Excerpted text>
----------

TL;DR (Summary): With some free time, I decided to flex my design muscles with a totally off-the-wall challenge. Inspired by my day job of working with NASA and rockets (ok from a very significant distance), I set out to uncover what the world's first time travel website might look like. Why not? I was excited to challenge my biases as a designer and as an professional in the travel and tourism and eCommerce space. Following a user-centered design process, I crafted an online experience whose ultimate purpose was to offer its users an impactful mechanism for human empathy - whether observing defining moments in mankind's history, or just experiencing what it was like to live in someone else's shoes.
Challenge | Design a time travel tourism website.
Client | Zeit (a fictitious company)
Role | Lead Designer: Design Researcher, IxDesigner, Visual Designer
Duration | 2 weeks
Iterative design process consisting of research and empathy, persona development, ideation, paper and digital wireframing and prototyping, usability testing, and final visual design.
- Pen and Paper
- Ensure web experience is responsive across platforms (in its design and its functionality)
- Leverage existing design patterns and user expectations to create an easy-to-use and intuitive experience
- Time travel is possible (but only back in time and to the present), safe and legal
- Traveler has no impact on past events, nor will their involvement have any impact on the future
- Time travel is financially feasible (Cost of travel is on par with travel to Europe)
- There is no monopoly on time travel experiences, and thus competitive advantage should be a consideration
Research and Discovery
Tools used: research plan, trend research, competitive research, user interviews, contextual inquiry
During research, I relied heavily on analogous data and user interviews focused on discovering existing user expectations in the travel space, but also in the time travel arena. What mental models did people harbor around the way they perceived time travel to work? How did this inform their expectations, and more importantly goals in time traveling? Did it at all?
Thinking about Zeit's Competitors
Knowing full well that time travel is impossible currently, I used potential competitors as an additional tool to breathe life into the brand and the time travel industry in general - from potential direct competitors to analogous ones.
I had an assumption that books and movies would strongly influence user's perception of time travel and perhaps their "location" preference in history. I also assumed that traditional tourism players would strongly determine the user's expectations during the searching and booking process, from content to interaction.

----------

Data block>

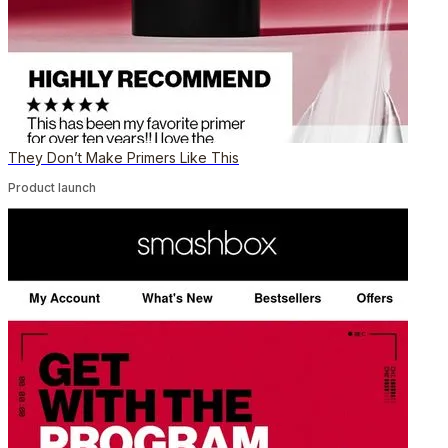
They Don’t Make Primers Like This
Product launch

----------

Work order 1> In the time travel website case study, what is the cost of time travel assumed to be on par with?
Work order 2> Write the next part of the time travel website case study, picking up right after its final sentence.

Final answer 1> Travel to Europe.

Final answer 2>
User Interview + Task Inquiry Strategy
Armed with some initial info and direction, I developed a interview plan and questionnaire to test some of my working assumptions and to learn more about my target user's perceptions, motivations, habits, etc. I was curious to see how easily and freely user's could think in this imaginary space and hoped the design constraints outlined would be just constricting enough to bread creativity.
I conducted 6 interviews and 2 contextual inquiries with an even mix of males and females between the age of 25 and 37. During contextual inquiries, the user was asked to book a trip to an international location of their choice. I set this task assuming that the information requirements, sources, and level of research would be the most on par with booking a time travel experience, and felt that 2 would provide a strong enough body of information, given that it would need to be supplemented heavily with the qualitative info from the user interviews around the subject of time travel.
Points of Tension
- Users expressed hesitancy to interact with "locals" back in time for fear of ripple effects. This was at odds with contextual analysis findings, in which users described (positive) interactions with locals as one of the best parts of a cultural vacation
- "Immersion" was a frequently used word and communicated sentiment, although its definition varied from user to user
- Independence and flexibility were values relevant in several facets of the trip experience
- Interviewees overwhelmingly preferred self-made itineraries over all-inclusive offerings
- Trip search and planning starts online, but ideas are almost immediately validated by the user's network, either on Facebook or in person (i.e. "Who's been to Berlin? Any recos?)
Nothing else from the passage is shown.